*LIJST*:
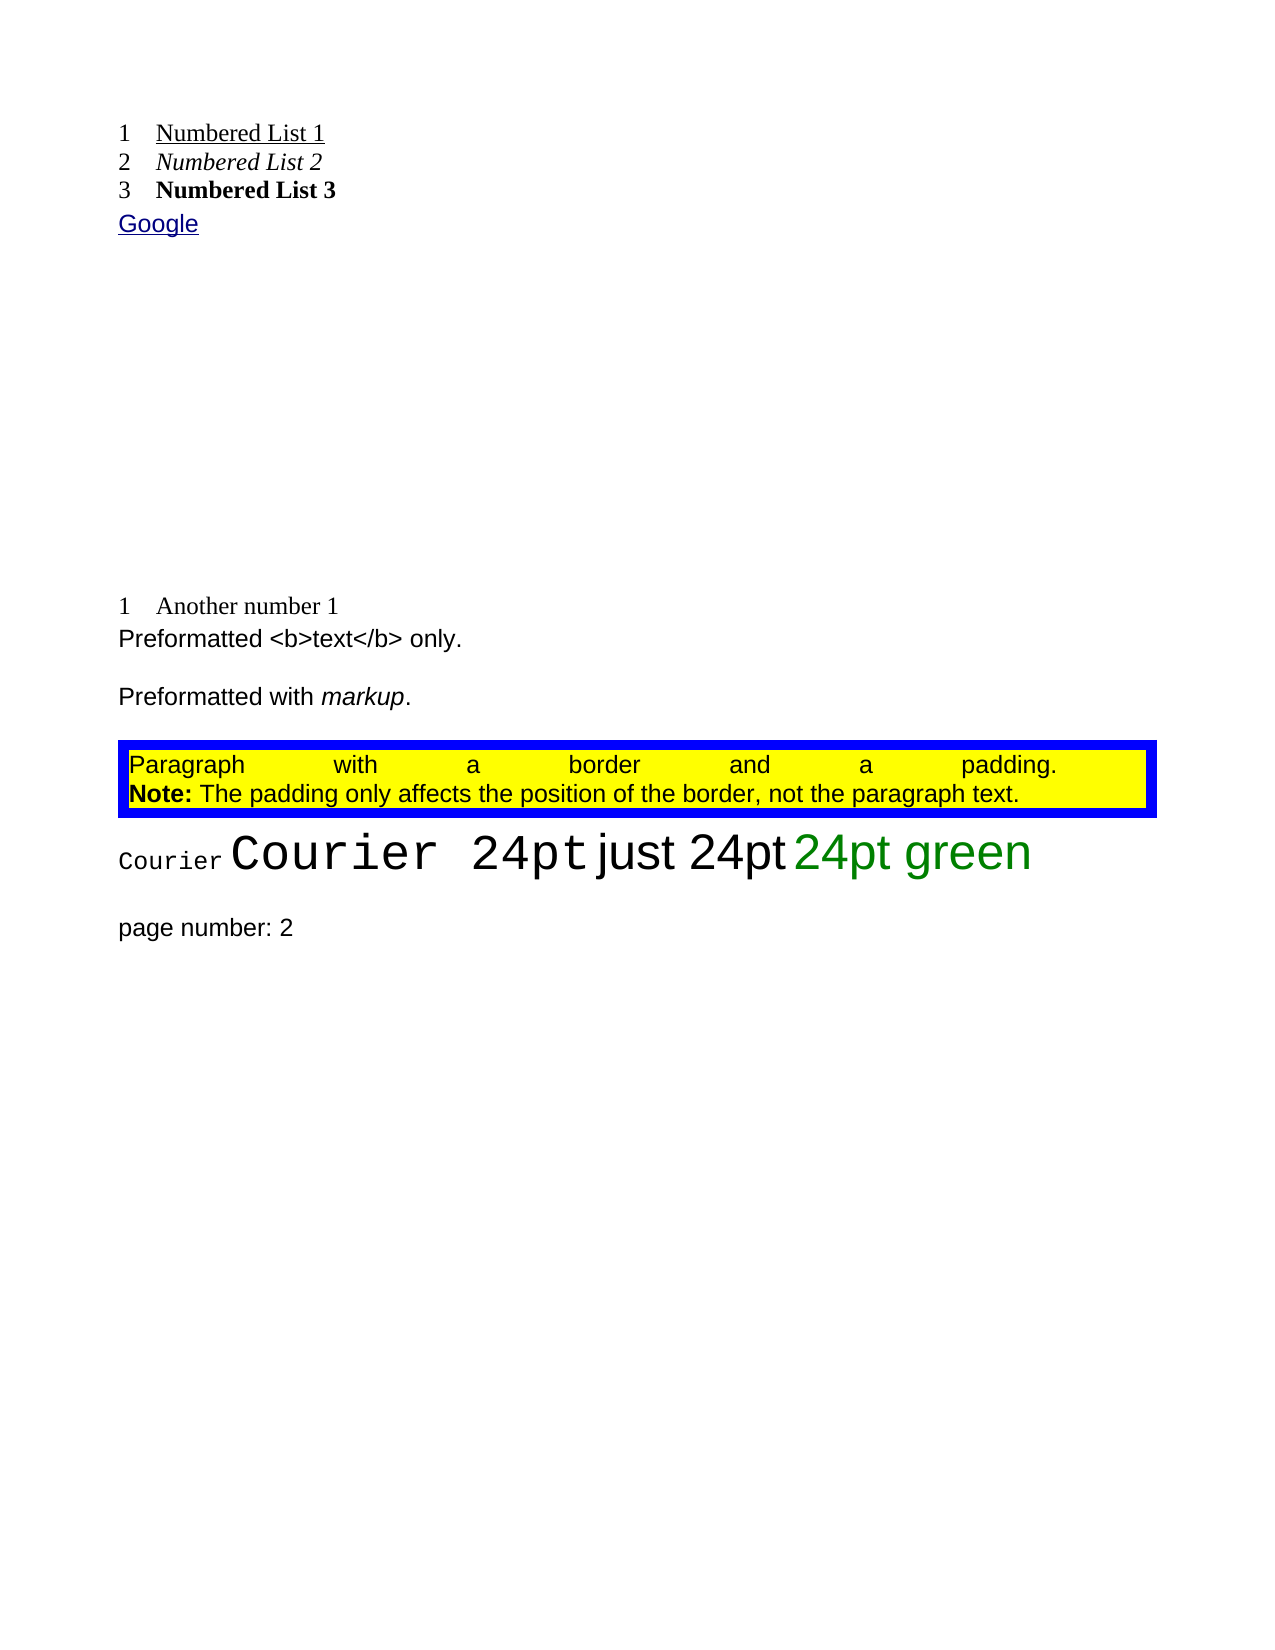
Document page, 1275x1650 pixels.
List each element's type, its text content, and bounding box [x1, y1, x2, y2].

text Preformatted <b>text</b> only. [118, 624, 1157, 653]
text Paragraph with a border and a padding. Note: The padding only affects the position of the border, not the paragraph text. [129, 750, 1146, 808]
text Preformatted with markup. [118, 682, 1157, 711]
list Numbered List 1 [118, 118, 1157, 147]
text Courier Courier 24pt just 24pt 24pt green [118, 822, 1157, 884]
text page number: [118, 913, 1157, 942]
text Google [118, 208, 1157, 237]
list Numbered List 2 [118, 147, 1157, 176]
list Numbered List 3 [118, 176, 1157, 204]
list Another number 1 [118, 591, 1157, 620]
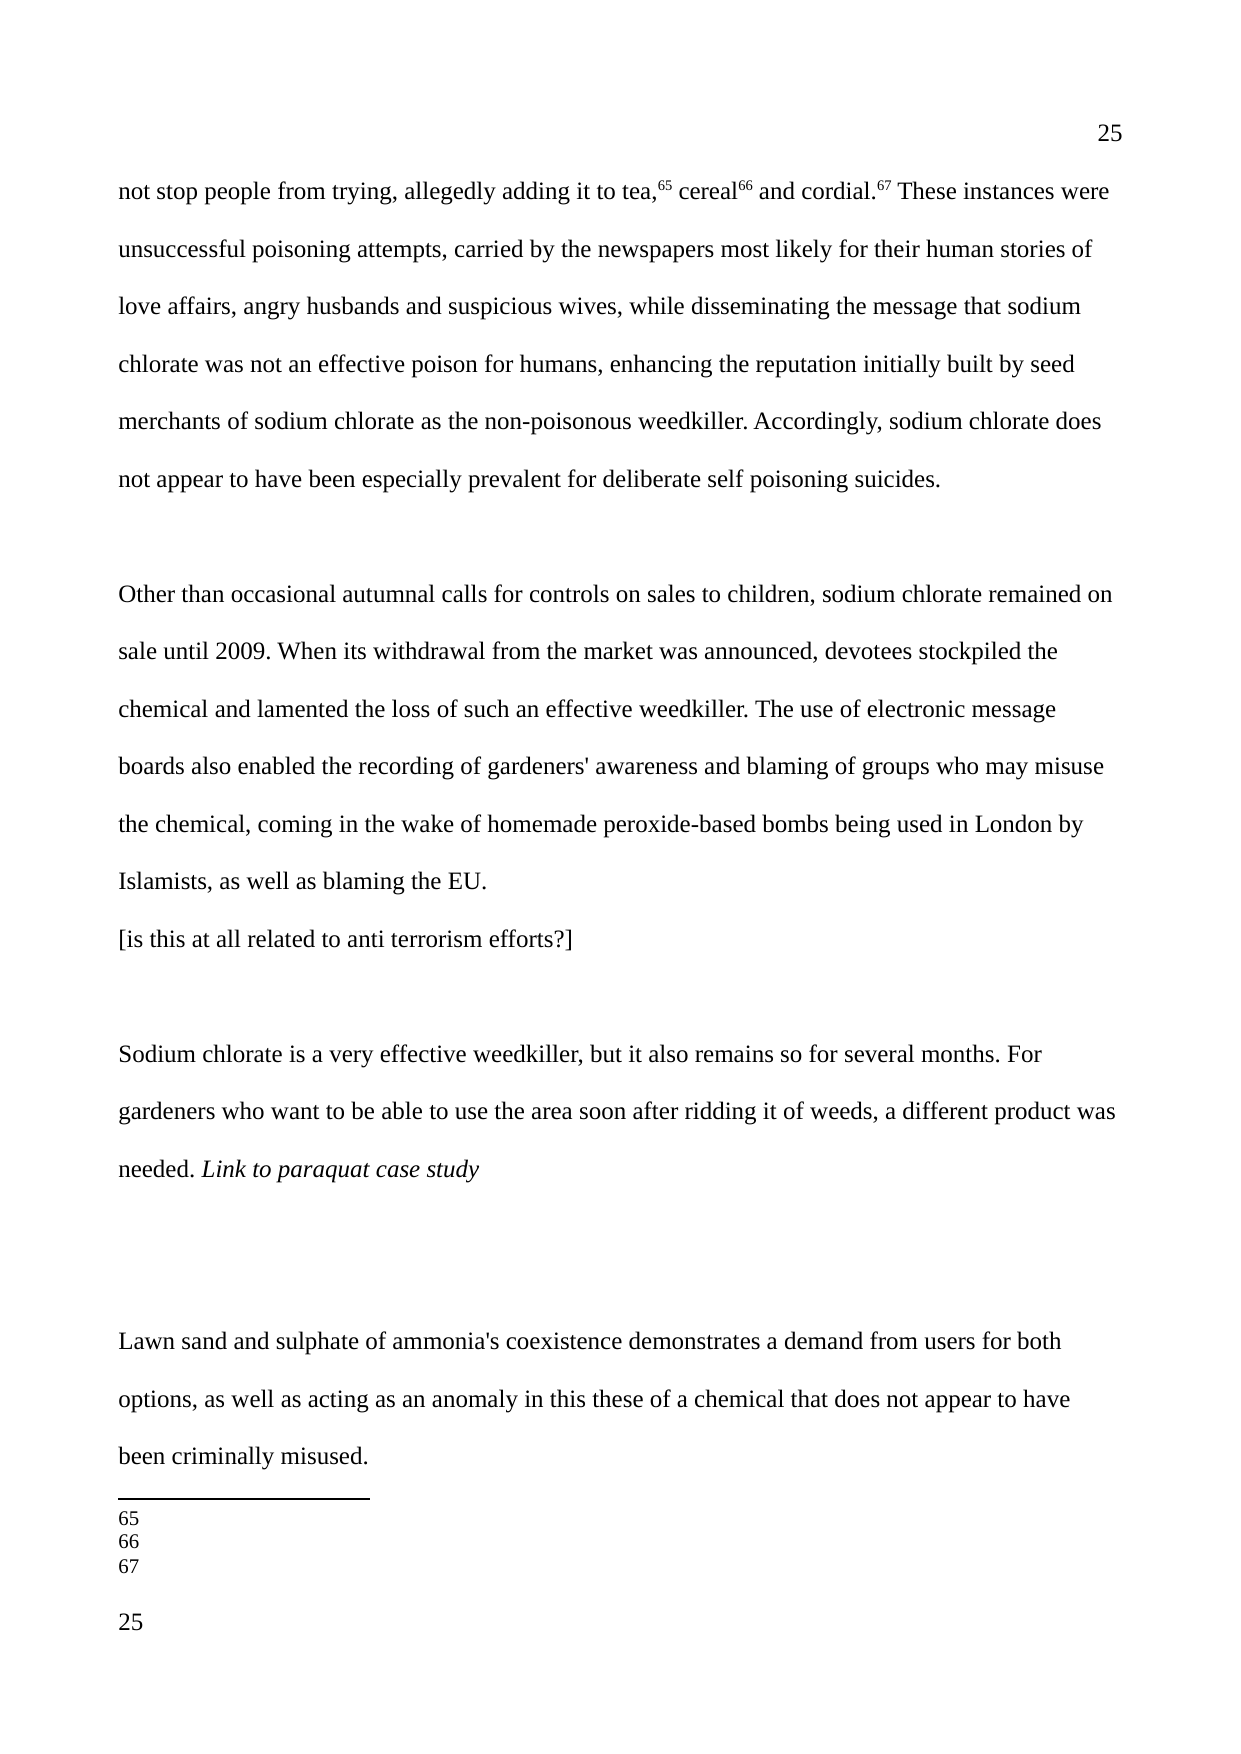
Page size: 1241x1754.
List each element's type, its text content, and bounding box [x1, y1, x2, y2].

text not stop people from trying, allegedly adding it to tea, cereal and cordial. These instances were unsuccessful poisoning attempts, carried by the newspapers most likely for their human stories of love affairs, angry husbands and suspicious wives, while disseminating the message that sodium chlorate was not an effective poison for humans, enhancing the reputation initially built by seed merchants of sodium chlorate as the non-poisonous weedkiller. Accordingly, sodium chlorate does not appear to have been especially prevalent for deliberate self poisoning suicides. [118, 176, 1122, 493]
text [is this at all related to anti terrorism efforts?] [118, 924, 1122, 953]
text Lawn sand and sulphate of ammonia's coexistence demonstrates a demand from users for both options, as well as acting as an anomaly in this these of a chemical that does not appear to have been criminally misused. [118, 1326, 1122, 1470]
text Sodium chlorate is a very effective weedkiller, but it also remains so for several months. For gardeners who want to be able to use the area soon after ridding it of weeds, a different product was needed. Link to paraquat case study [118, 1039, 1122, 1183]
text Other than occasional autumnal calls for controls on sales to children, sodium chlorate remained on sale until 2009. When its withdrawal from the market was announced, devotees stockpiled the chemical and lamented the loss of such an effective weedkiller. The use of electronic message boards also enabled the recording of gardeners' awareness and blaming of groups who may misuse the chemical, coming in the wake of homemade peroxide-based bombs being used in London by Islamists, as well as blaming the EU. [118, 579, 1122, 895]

*KORTE OPDRACHT*: Citeer alle regels hierboven letterlijk. Laat de afbeeldingen daarbij weg.

*VERWACHT ANTWOORD*:
Document page, 1275x1650 pixels.
List each element's type, its text content, and bounding box [x1, y1, x2, y2].

text Preformatted <b>text</b> only. [118, 624, 1157, 653]
text Paragraph with a border and a padding. Note: The padding only affects the position of the border, not the paragraph text. [129, 750, 1146, 808]
text Preformatted with markup. [118, 682, 1157, 711]
list Numbered List 1 [118, 118, 1157, 147]
text Courier Courier 24pt just 24pt 24pt green [118, 822, 1157, 884]
text page number: [118, 913, 1157, 942]
text Google [118, 208, 1157, 237]
list Numbered List 2 [118, 147, 1157, 176]
list Numbered List 3 [118, 176, 1157, 204]
list Another number 1 [118, 591, 1157, 620]
Page size: 1241x1754.
List each element's type, its text content, and bounding box [x1, y1, x2, y2].

text not stop people from trying, allegedly adding it to tea, cereal and cordial. These instances were unsuccessful poisoning attempts, carried by the newspapers most likely for their human stories of love affairs, angry husbands and suspicious wives, while disseminating the message that sodium chlorate was not an effective poison for humans, enhancing the reputation initially built by seed merchants of sodium chlorate as the non-poisonous weedkiller. Accordingly, sodium chlorate does not appear to have been especially prevalent for deliberate self poisoning suicides. [118, 176, 1122, 493]
text [is this at all related to anti terrorism efforts?] [118, 924, 1122, 953]
text Lawn sand and sulphate of ammonia's coexistence demonstrates a demand from users for both options, as well as acting as an anomaly in this these of a chemical that does not appear to have been criminally misused. [118, 1326, 1122, 1470]
text Sodium chlorate is a very effective weedkiller, but it also remains so for several months. For gardeners who want to be able to use the area soon after ridding it of weeds, a different product was needed. Link to paraquat case study [118, 1039, 1122, 1183]
text Other than occasional autumnal calls for controls on sales to children, sodium chlorate remained on sale until 2009. When its withdrawal from the market was announced, devotees stockpiled the chemical and lamented the loss of such an effective weedkiller. The use of electronic message boards also enabled the recording of gardeners' awareness and blaming of groups who may misuse the chemical, coming in the wake of homemade peroxide-based bombs being used in London by Islamists, as well as blaming the EU. [118, 579, 1122, 895]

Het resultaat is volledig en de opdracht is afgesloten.